**TASK DETAILS**
Copy each line of the entries beneath that contains the word "CENELEC".

**RAW DATA**
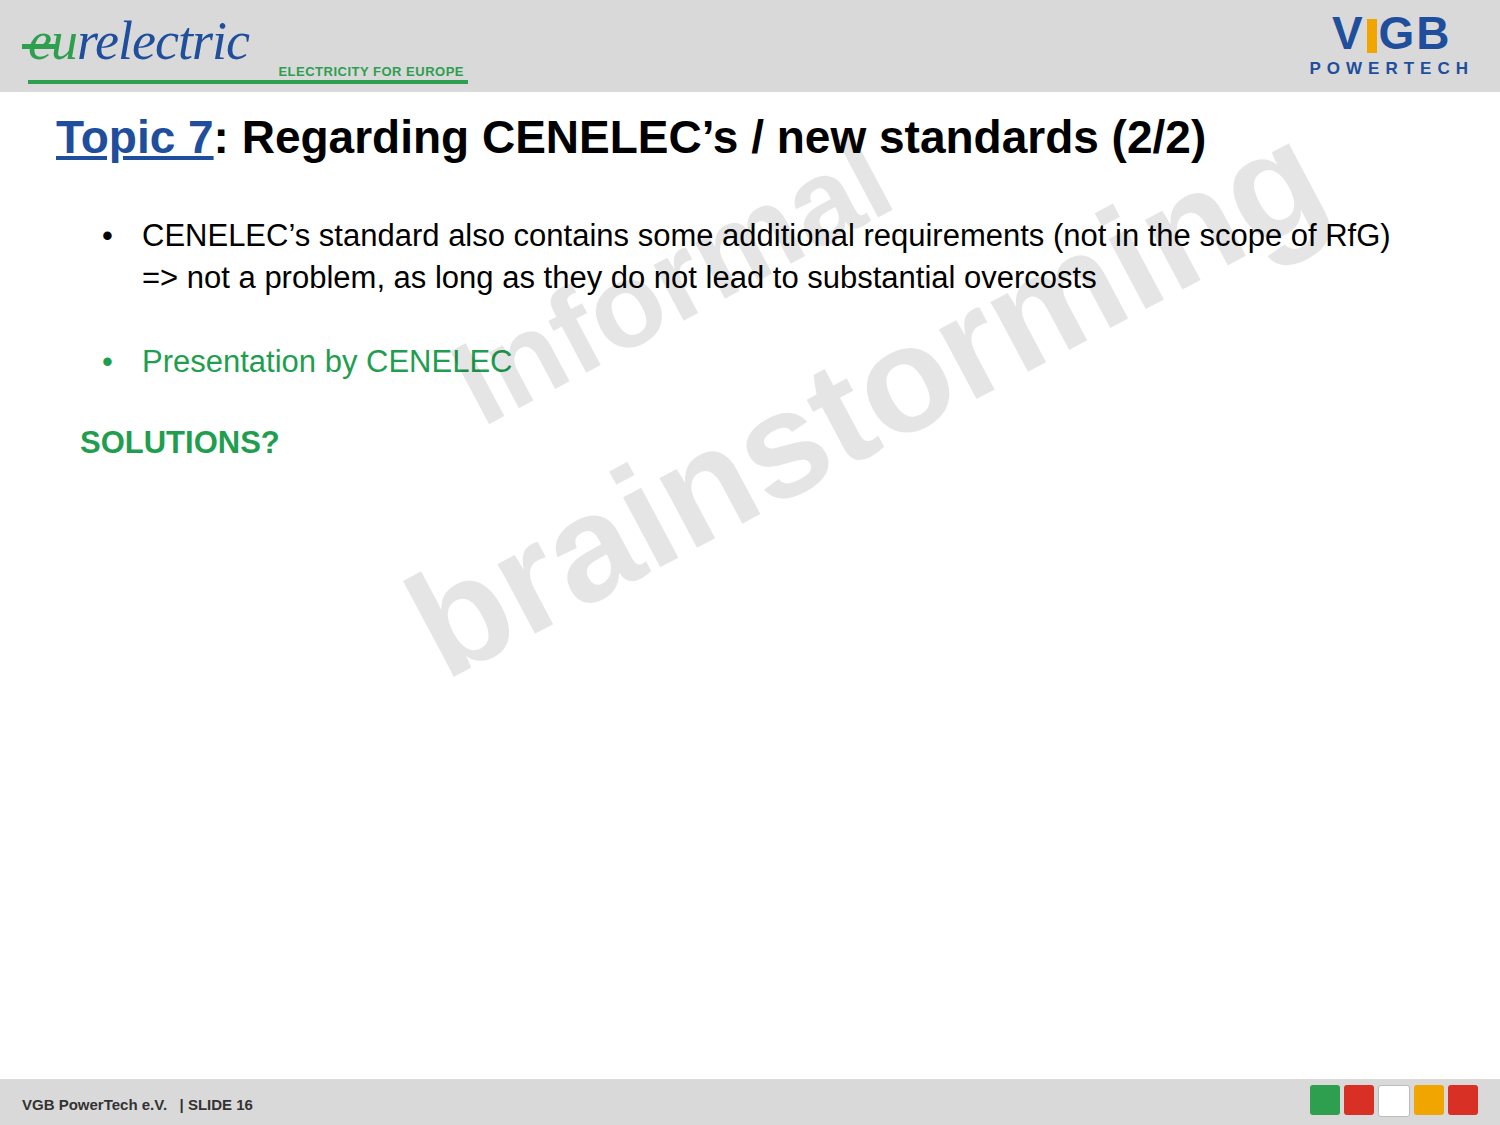eu relectric
ELECTRICITY FOR EUROPE
V GB
POWERTECH
Topic 7: Regarding CENELEC’s / new standards (2/2)
CENELEC’s standard also contains some additional requirements (not in the scope of RfG) => not a problem, as long as they do not lead to substantial overcosts
Presentation by CENELEC
SOLUTIONS?
Informal
brainstorming
VGB PowerTech e.V. | SLIDE 16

**ANSWER TO THE PROBLEM**
Topic 7: Regarding CENELEC’s / new standards (2/2)
CENELEC’s standard also contains some additional requirements (not in the scope of RfG) => not a problem, as long as they do not lead to substantial overcosts
Presentation by CENELEC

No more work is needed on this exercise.